His answer was similar as to a question in the e-mail to the candidates as to prospects of settlement should Los Angeles Superior Court Judge Ann I. Jones grant a writ of mandate overturning a determination by the county’s Employee Relations Commission that the District Attorney’s Office engaged in union-busting conduct, including punitive reassignments of ADDA leaders. If Jones should find that the decision was infected by misconduct on the part of the ERCOM executive director and the hearing officer, a remand to the commission could be ordered.
Jackson said he “wouldn’t know” if differences could be resolved unless he were “in a position to assess the entire ERCOM litigation.”
“If Judge Jones vacates the decision because she determines that the DA’s Office did not get a fair hearing, then it will be the ADDA’s decision as to whether they want to proceed with the action in ERCOM.
“If the ADDA, nevertheless elects to proceed with a petition, the DA’s Office will defend against the petition.
“If Judge Jones reverses the ERCOM decision because it was not supported by substantial evidence or ERCOM exceeded its authority, then a writ of mandate will issue and the DA’s Office will have prevailed. There will be nothing further for the ERCOM to adjudicate except to comply with the writ of mandate.”
“Over the last two years, under my supervision management and the ADDA have met regularly and discussed transfers. Management provided a detailed description of the transfer process and the varying needs of the Office. The ADDA provided their concerns and ideas. All points were considered and a written policy was developed. The policy addresses office needs first but it also incorporates many suggestions and ideas from the ADDA. I would continue my efforts to work with the ADDA to discuss their needs and concerns to avoid further disputes.

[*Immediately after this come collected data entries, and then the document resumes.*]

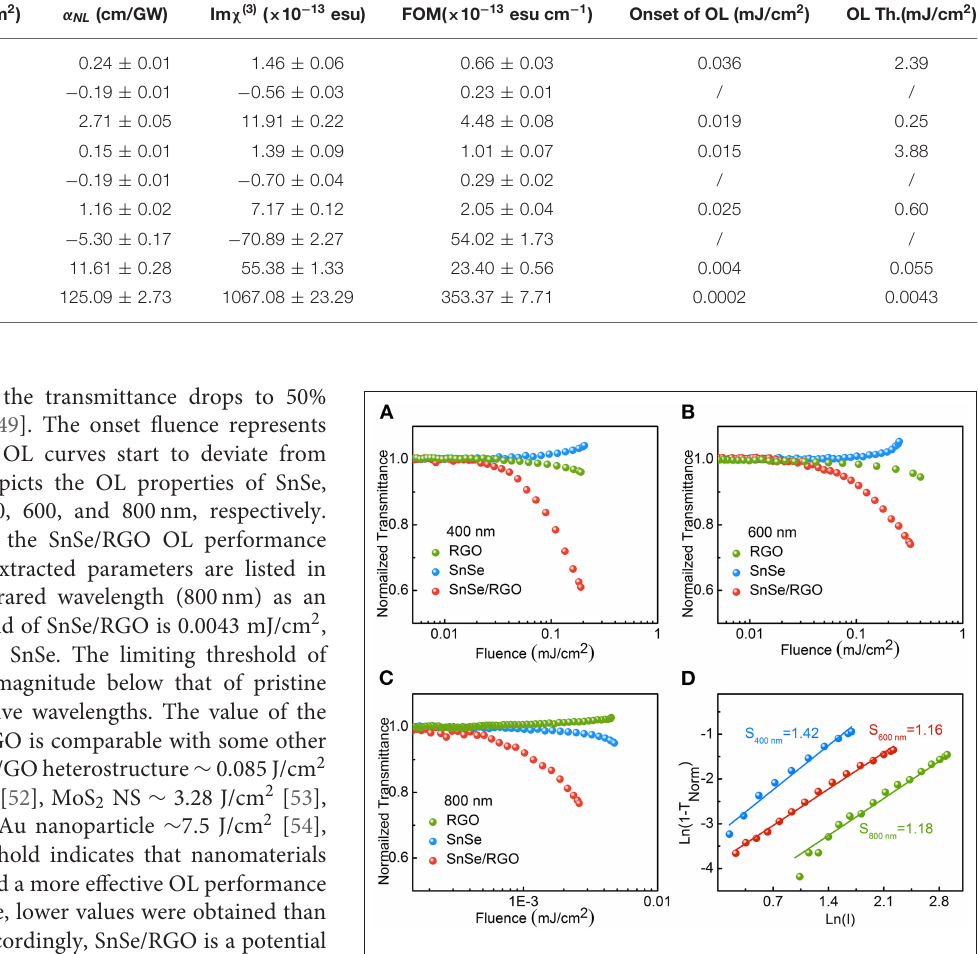
FIGURE 3 | (A–C) Normalized transmittance vs. optical energy density; (D) Plots of ln(1—T Norm ) vs. ln(I) to determine the non-linear order of SnSe/RGO.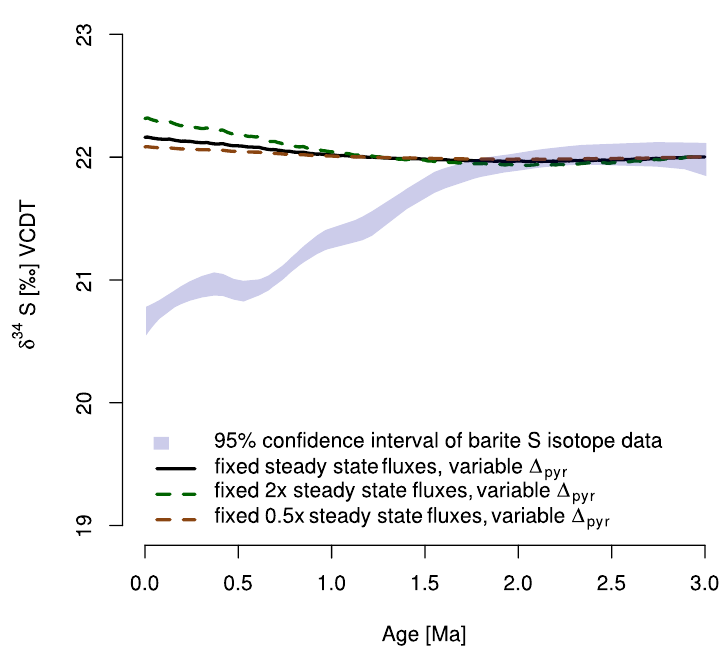
Figure A1. Model output using variable (cid:49) pyr . Black solid line – model output produced assuming constant steady state fluxes and variable (cid:49) pyr . Green dashed line – model output produced assuming constant fluxes at 200% steady state values and variable (cid:49) pyr . Brown dashed line – model output produced assuming constant fluxes at 50% steady state values and variable (cid:49) pyr . The shaded area represents the 95% confidence interval of a LOESS approximation of the “true” δ 34 S SO value. Note that the size of pyrite reservoir in these model experiments 4 remains the same because input and output fluxes are kept constant.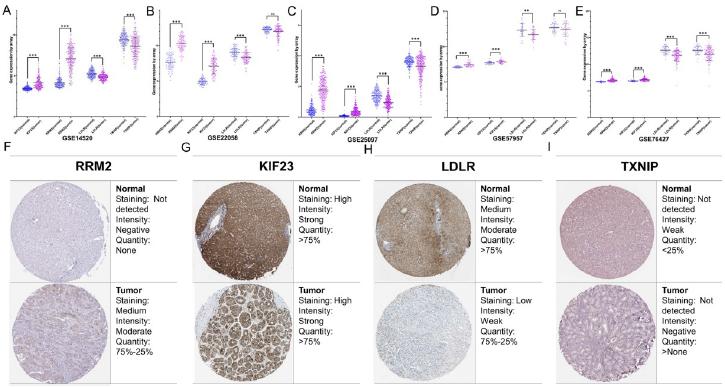
Fig 7. Gene expression analysis validation. External validation data set downloaded from GEO including (A) GSE14520, (B) GSE22058, (C) GSE25097, (D) GSE57957, and (E) GSE76427 used to compare the differential expression of the target genes between HCC and para-cancerous tissues. The immunohistochemical images from the HPA database showed the expression of (F) RRM2, (G) KIF23, (H) LDLR, and (I) TXNIP in HCC tumor and normal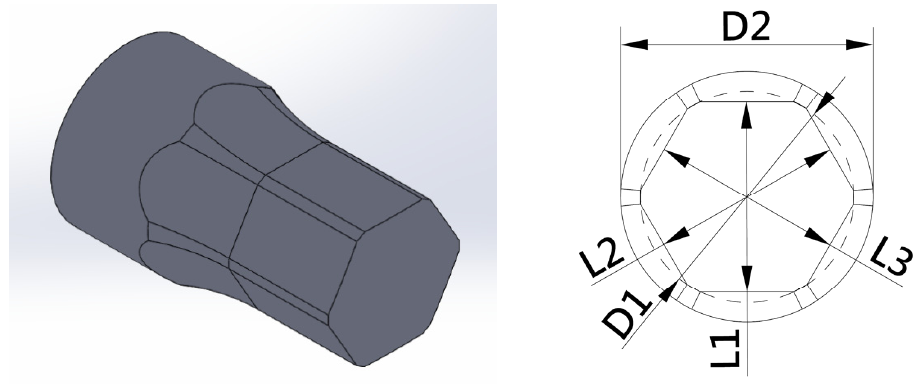
Figure 2. CAD drawings ( left ) and specifications ( right ) of hexagonal punches.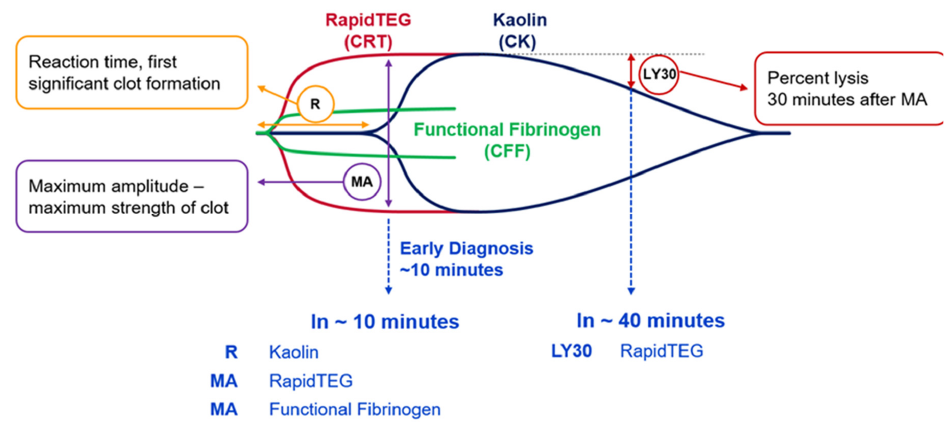
Figure 1. Thromboelastography (TEG) measurements shown in graphical format explaining the results of the relevant areas of the curve. LY30: Hyperfibrinolysis after 30 min suggests the stability of the clot formed; MA: maximum amplitude is suggestive of the strength of the clot formed; R: reaction time and length of time taken to initiate clot formation.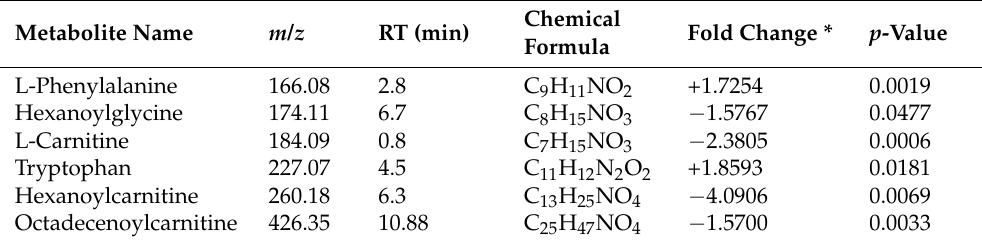
Table 4. Differences in metabolite levels between CDAA and the CSAA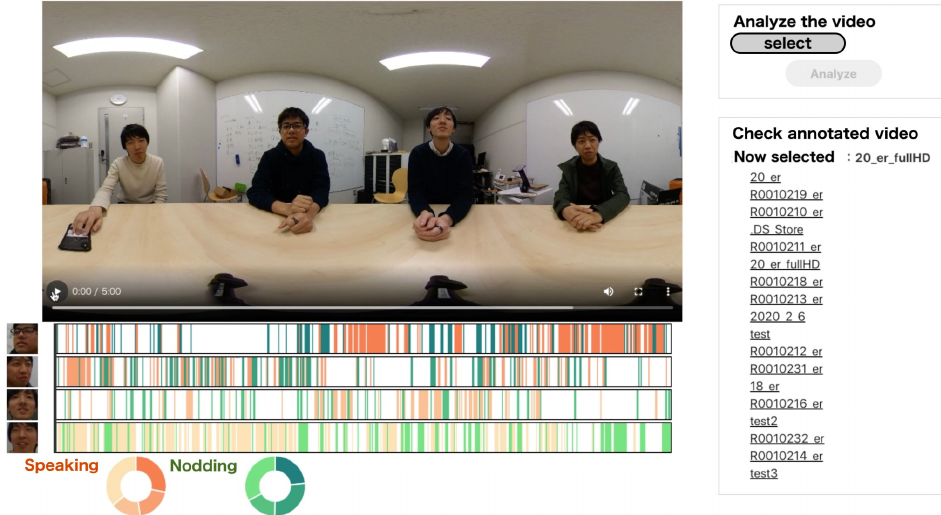
Figure 1. A screenshot of a meeting review system that utilizes our micro-behavior recognition. A user selects a video file, and the system classifies micro-behaviours in time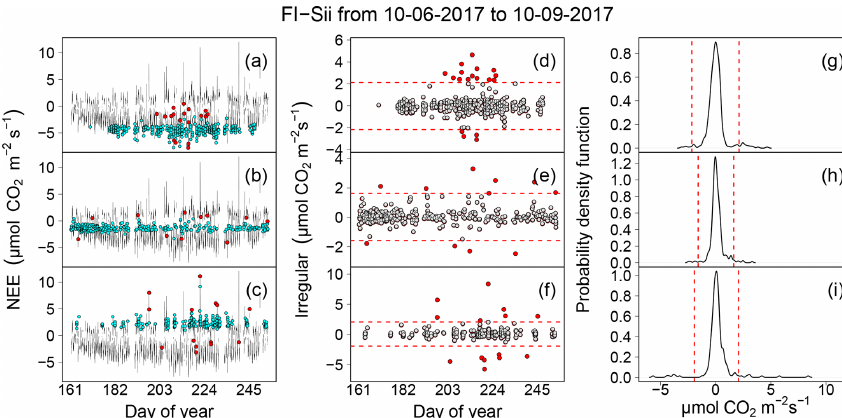
Figure 14. Illustrative example of the outlier detection procedure applied to NEE fluxes at the FI-Sii site. NEE time series for the whole period (black lines) and selected flux values according to three deciles of the extracted signal (coloured points) are shown in (a) – (c) . The corresponding values of the Irregular component are shown in (d) – (f) , while their probability density functions are depicted in (g) – (i) . Dashed red lines indicate the α -outlier regions ( α = 0 . 01) assuming a Laplace distribution. Red points indicate the detected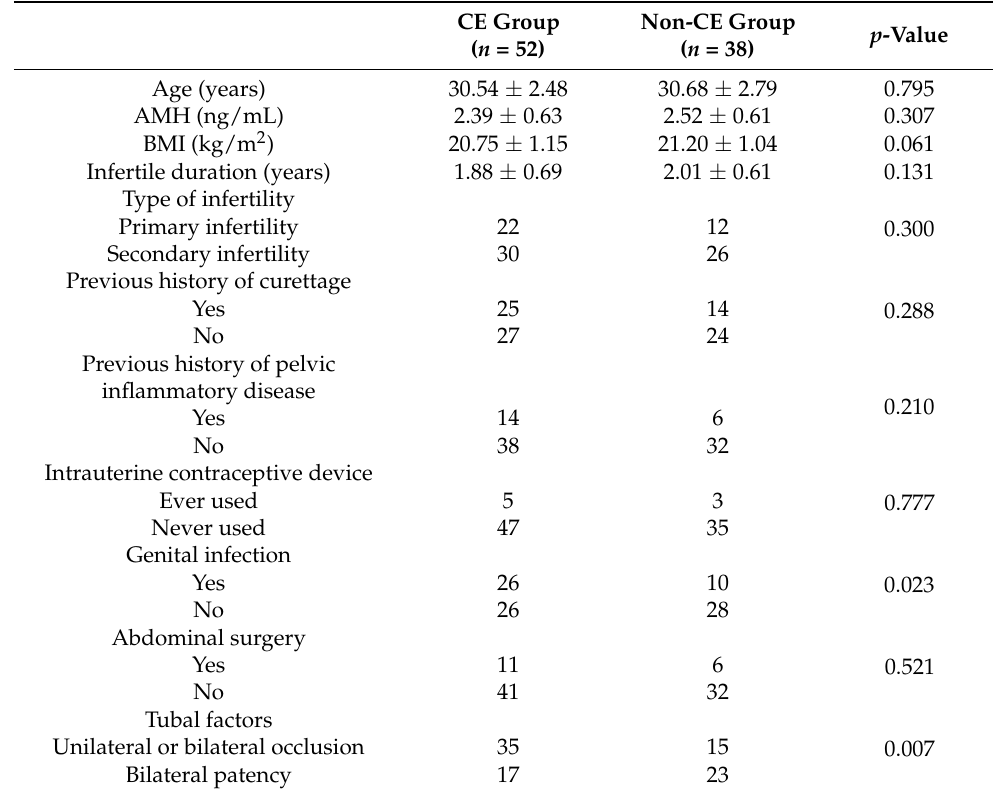
Table 1. Comparison of general information and risk factors between CE and non-CE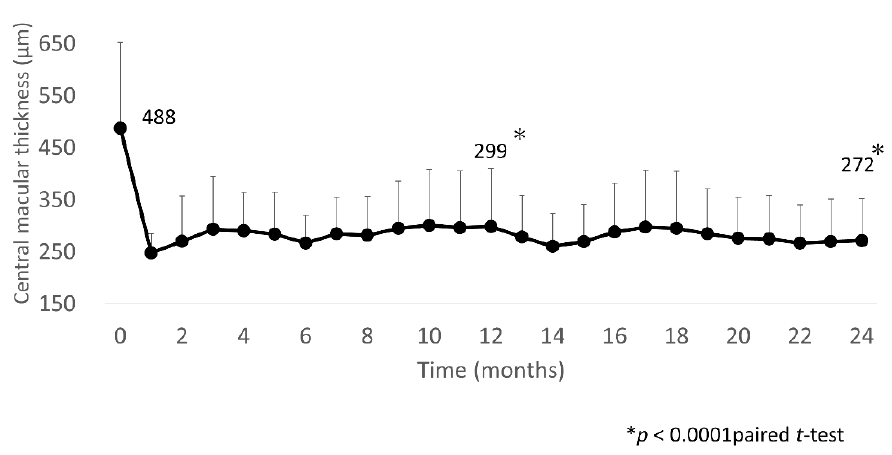
Figure 3. Mean CST over 24 months. Mean CST improved significantly at 1 month after IVA injection, with the improvement sustained through to 24 months. CST, central subfield thickness; IVA, intravitreal aflibercept.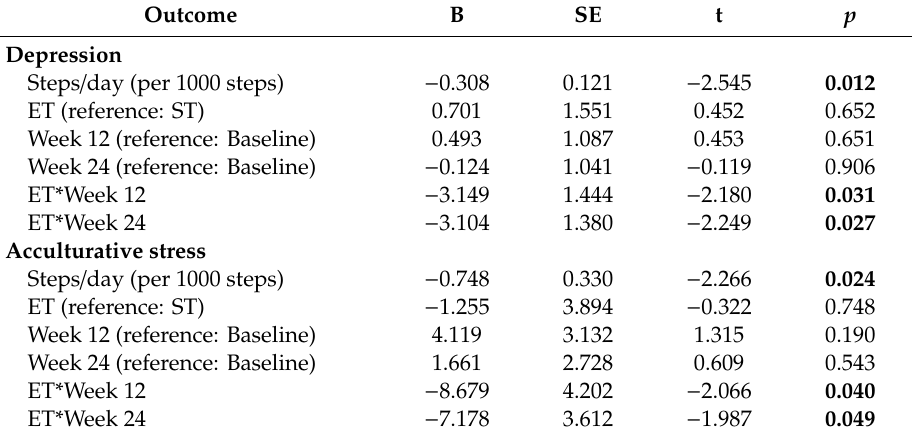
Table 2. Changes in depression and acculturative stress scores over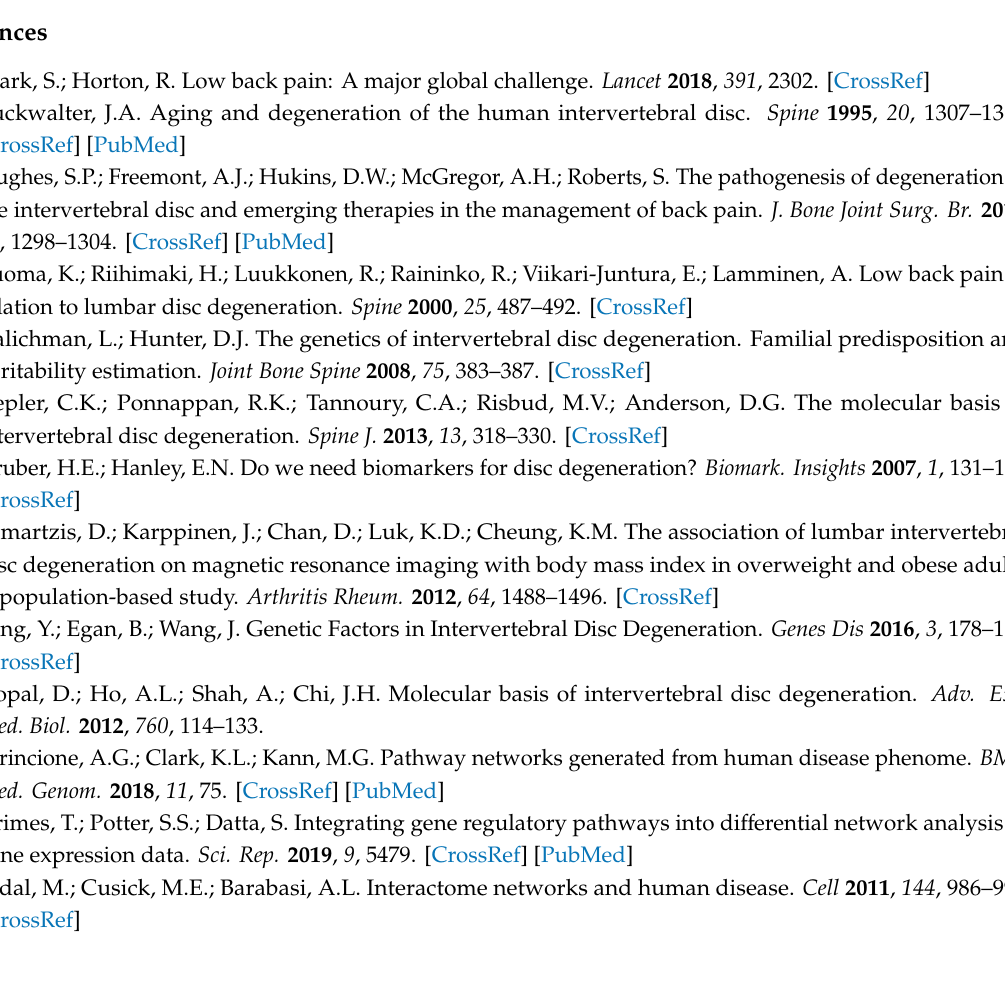
Figure S1: Protein–protein interaction (PPI) network of IDD-related genes formed a significant functional network. PPI network using the STRING database was constructed using experimentally validated interactions with a combined PPI score of > 0.7, which indicates highly significant interactions among hub proteins. Figure S2: Topological properties of PPI network of IDD-related genes. Network analysis of PPI network using several topological features including: (A) Betweenness Centrality, (B) Topological Coe ffi cients, (C) Average Clustering Coe ffi cient and (D) Closeness Centrality. Figure S3: Transcription factor (TF)–gene target regulatory network motif analysis. The iRegulon analysis showed the (A) top transcription factors and (B) enriched track ID in the cis-regulatory regions of the twenty genes of network cluster 1. Table S1: Top 15 biological functions of IDD-related genes. Associated genes or Gene term ratio (%) = number of IDD-related genes / total number in the GO term X 100%; GO: Gene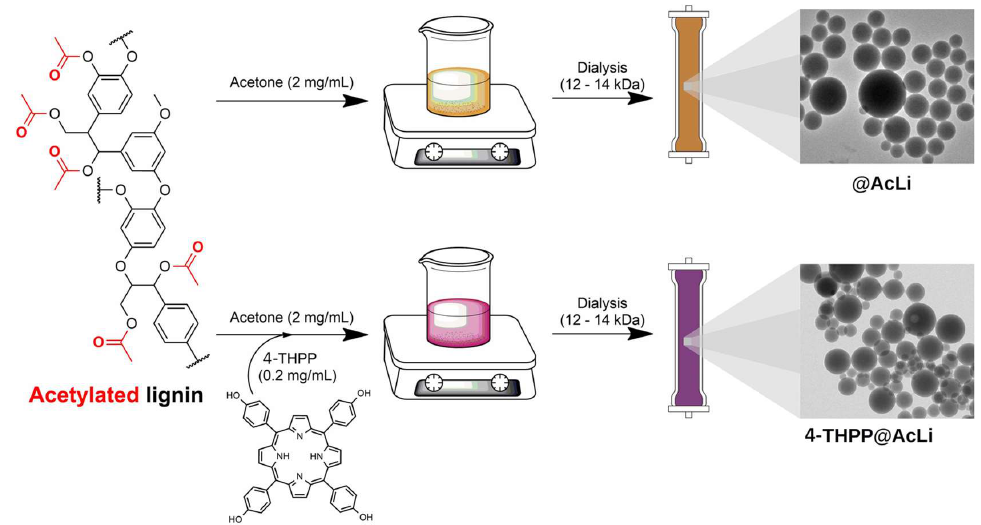
Figure 33. Preparation of acetylated lignin nanoparticles (AcLi) and 5,10,15,20-tetrakis(4-hydroxy- phenyl)porphyrin ( 4-THPP )-loaded on acetylated lignin nanoparticles ( 4-THPP@AcLi ).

“These DDA’s are real people, many of which I know personally and respect. I want the best for this Office.”
ADDA Board Decision
The ADDA Board of Directors has voted to partially subsidize legal bills of Ipsen, now a criminal defense lawyer. Lacey responded to a request for a comment by saying:
“I was not aware of the ADDA’s decision to subsidize Mr. Ipsen’s legal fees and I have no opinion as to the decision.”
“Not having been on that board, I don’t know why they decided as they did. As DA, I would take no position on it.”
He said that the general membership should be made aware of the action and be able to “weigh in” on the question of whether this is an appropriate use of their dues money.
Los Angeles Deputy District Attorney David Berger, who runs LosAngelesDragnet.blogspot.com, yesterday posted a run-down on the various stances the candidates took at the debate, and tossed this in:
“Former District Attorney Robert Philibosian was in the audience, and with his characteristic brevity of words, he cut to the chase and made his point with two questions; ‘How many DDAs are there’’ and ‘How many were here tonight?’ The answers: 1,000+, and about 100.”